12/12/2017
Juizados Especiais Cíveis da capital reduzem em 32% a quantidade de processos
Em apenas cinco meses, o 1º Juizado Especial Cível de Porto Velho, reduziu 1.273 processos, uma diminuição de 43% dos processos ativos. Nas demais varas a redução esteve entre 20% e 28%.
O objetivo do Provimento 01/2017, da Corregedoria-Geral e da Presidência do Tribunal de Justiça de Rondônia é o de tornar mais célere e qualificada a jurisdição constitucional dos Juizados Especiais, e os números demonstram que os primeiros resultados são significativos, com redução de 32% na soma dos processos ativos em trâmite nos quatro juizados especiais cíveis da comarca.

Em apenas cinco meses, o 1º Juizado Especial Cível da comarca de Porto Velho, por exemplo, reduziu 1.273 processos de seu acervo, uma diminuição de 43% dos processos ativos. Nas demais, varas, a redução esteve entre 20% e 28%, além disso, os juizados atingiram a marca histórica ao baixaram o número de processos para menos de 2 mil feitos em tramitação.
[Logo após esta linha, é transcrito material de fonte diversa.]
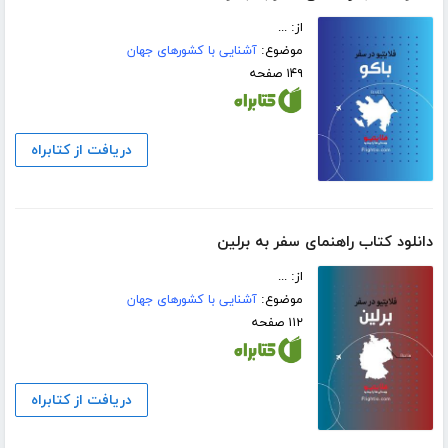
از: ...
موضوع:
آشنایی با کشورهای جهان
۱۴۹ صفحه
دریافت از کتابراه
دانلود کتاب راهنمای سفر به برلین
از: ...
موضوع:
آشنایی با کشورهای جهان
۱۱۲ صفحه
دریافت از کتابراه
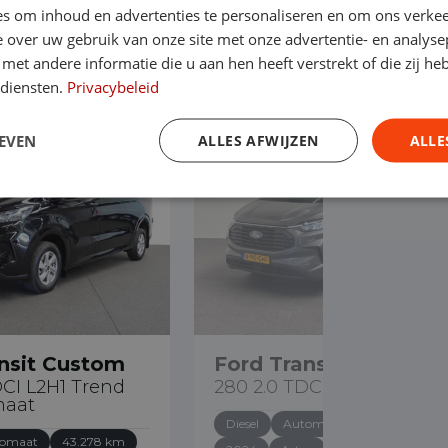
s om inhoud en advertenties te personaliseren en om ons verkee
 over uw gebruik van onze site met onze advertentie- en analyse
et andere informatie die u aan hen heeft verstrekt of die zij h
 diensten.
Privacybeleid
EVEN
ALLES AFWIJZEN
ALLE
€ 18.890
nsit Custom
Ford Transit Custom
DCI L2H1 Trend
280 2.0 TDCI L1H1 Trend
maat
Diesel
Automaat
42.492 km
omaat
43.278 km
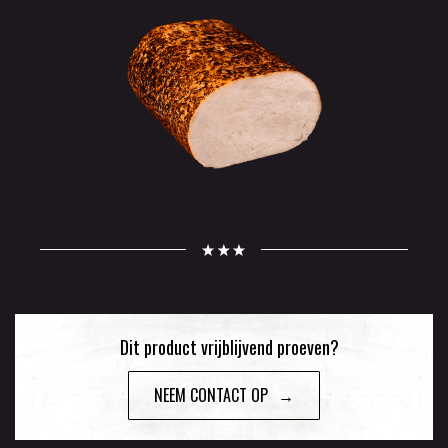
Dit product vrijblijvend proeven?
NEEM CONTACT OP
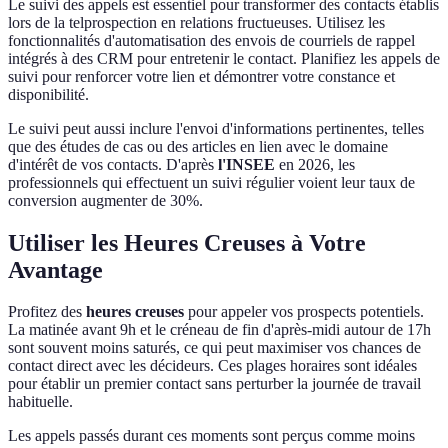
Le suivi des appels est essentiel pour transformer des contacts établis
lors de la telprospection en relations fructueuses. Utilisez les
fonctionnalités d'automatisation des envois de courriels de rappel
intégrés à des CRM pour entretenir le contact. Planifiez les appels de
suivi pour renforcer votre lien et démontrer votre constance et
disponibilité.
Le suivi peut aussi inclure l'envoi d'informations pertinentes, telles
que des études de cas ou des articles en lien avec le domaine
d'intérêt de vos contacts. D'après
l'INSEE
en 2026, les
professionnels qui effectuent un suivi régulier voient leur taux de
conversion augmenter de 30%.
Utiliser les Heures Creuses à Votre
Avantage
Profitez des
heures creuses
pour appeler vos prospects potentiels.
La matinée avant 9h et le créneau de fin d'après-midi autour de 17h
sont souvent moins saturés, ce qui peut maximiser vos chances de
contact direct avec les décideurs. Ces plages horaires sont idéales
pour établir un premier contact sans perturber la journée de travail
habituelle.
Les appels passés durant ces moments sont perçus comme moins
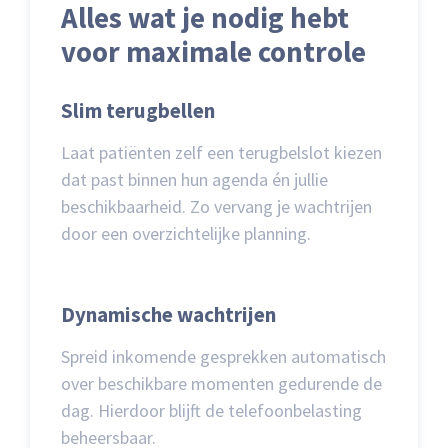
Alles wat je nodig hebt
voor maximale controle
Slim terugbellen
Laat patiënten zelf een terugbelslot kiezen
dat past binnen hun agenda én jullie
beschikbaarheid. Zo vervang je wachtrijen
door een overzichtelijke planning.
Dynamische wachtrijen
Spreid inkomende gesprekken automatisch
over beschikbare momenten gedurende de
dag. Hierdoor blijft de telefoonbelasting
beheersbaar.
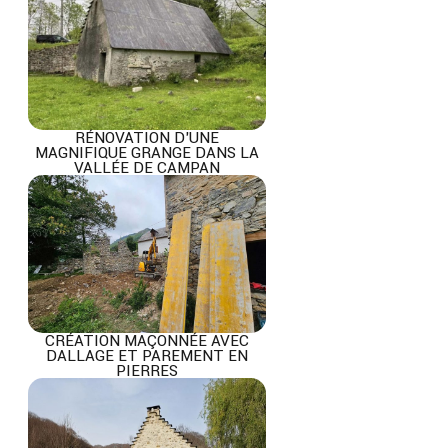
RÉNOVATION D’UNE
MAGNIFIQUE GRANGE DANS LA
VALLÉE DE CAMPAN
CRÉATION MAÇONNÉE AVEC
DALLAGE ET PAREMENT EN
PIERRES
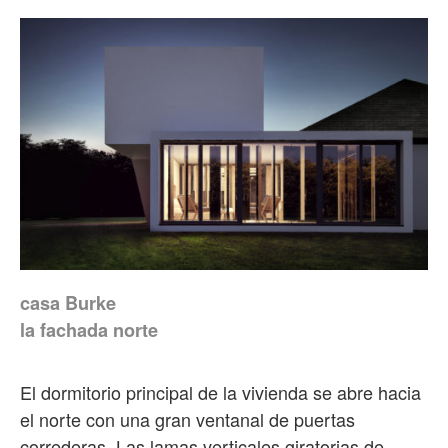
casa Burke
la fachada norte
El dormitorio principal de la vivienda se abre hacia
el norte con una gran ventanal de puertas
correderas. Las lamas verticales giratorias de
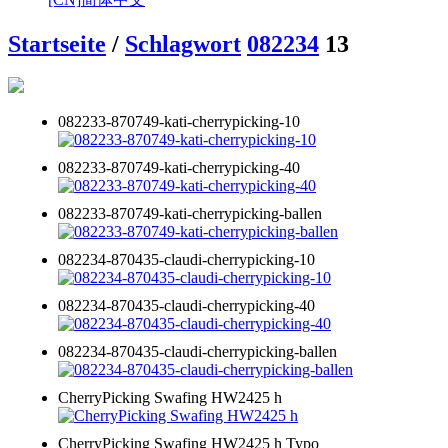
Startseite
/
Schlagwort
082234
13
082233-870749-kati-cherrypicking-10
082233-870749-kati-cherrypicking-40
082233-870749-kati-cherrypicking-ballen
082234-870435-claudi-cherrypicking-10
082234-870435-claudi-cherrypicking-40
082234-870435-claudi-cherrypicking-ballen
CherryPicking Swafing HW2425 h
CherryPicking Swafing HW2425 h Typo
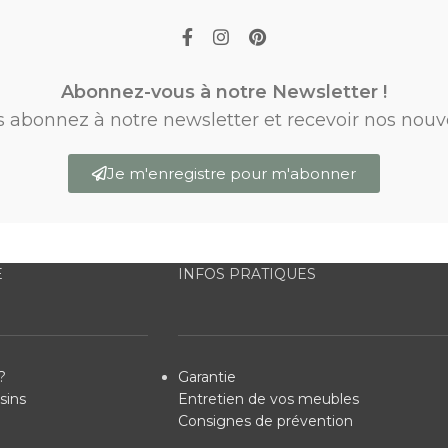
Abonnez-vous à notre Newsletter !
s abonnez à notre newsletter et recevoir nos nouv
Je m'enregistre pour m'abonner
E
INFOS PRATIQUES
?
Garantie
sins
Entretien de vos meubles
Consignes de prévention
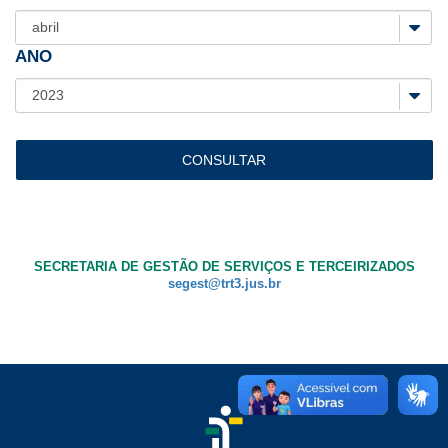
Ouvidoria
ANO
Contato
SECRETARIA DE GESTÃO DE SERVIÇOS E TERCEIRIZADOS
segest@trt3.jus.br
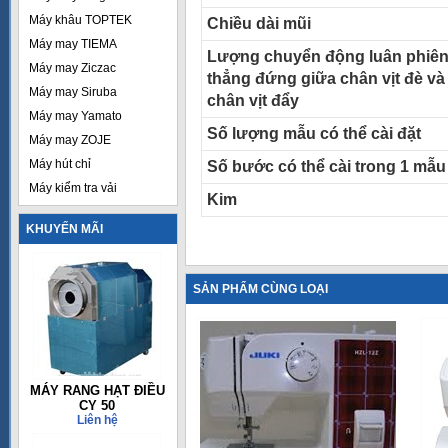
Máy khâu TOPTEK
Chiều dài mũi
Máy may TIEMA
Lượng chuyển động luân phiê
Máy may Ziczac
thẳng đứng giữa chân vịt đè và
Máy may Siruba
chân vịt đẩy
Máy may Yamato
Số lượng mẫu có thể cài đặt
Máy may ZOJE
Máy hút chỉ
Số bước có thể cài trong 1 mẫu
Máy kiểm tra vải
Kim
KHUYẾN MÃI
SẢN PHẨM CÙNG LOẠI
MÁY RANG HẠT ĐIỀU
CY 50
Liên hệ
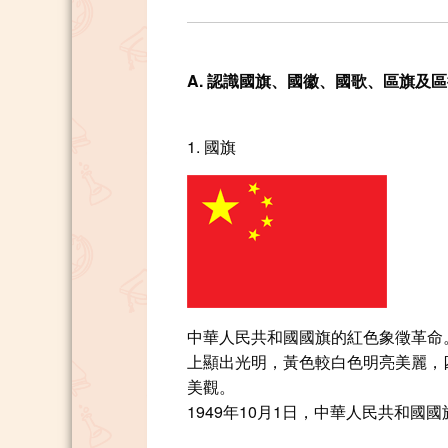
A. 認識國旗、國徽、國歌、區旗及
1. 國旗
中華人民共和國國旗的紅色象徵革命
上顯出光明，黃色較白色明亮美麗，
美觀。
1949年10月1日，中華人民共和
Outro fator importante é que, com os procedimentos adotados pela Justiça de Rondônia, com relação aos Juizados Especiais, também houve um registro de alto índice de conciliações nesse período, 42,88% de acordos celebrados em audiências nos Juizados Especiais. Os dados foram apresentados pelo corregedor-geral, desembargador Hiram Marques Souza, ao Conselho Nacional de Justiça (CNJ), como demonstração da efetividade da norma editada pelo TJRO e que sido proveitosa em benefício dos cidadãos que recorrem ao Poder Judiciário para solução de demandas de menor complexidade.

Em atendimento ao próprio espírito da Lei 9.099/95, a agilidade e maior simplicidade nos ritos, como a juntada de contestação e manifestação sobre documentos na durante a audiência de conciliação. Como mencionou o desembargador, as dúvidas iniciais foram superadas e já não consta mais no âmbito dos juizados registro de insurgência de advogados ou partes com a nova rotina. “Quando se percebeu que a adequação do procedimento às regras e princípios da Lei 9.099/95 veio em benefício do jurisdicionado, a desconfiança desapareceu”, afirmou Hiram Marques.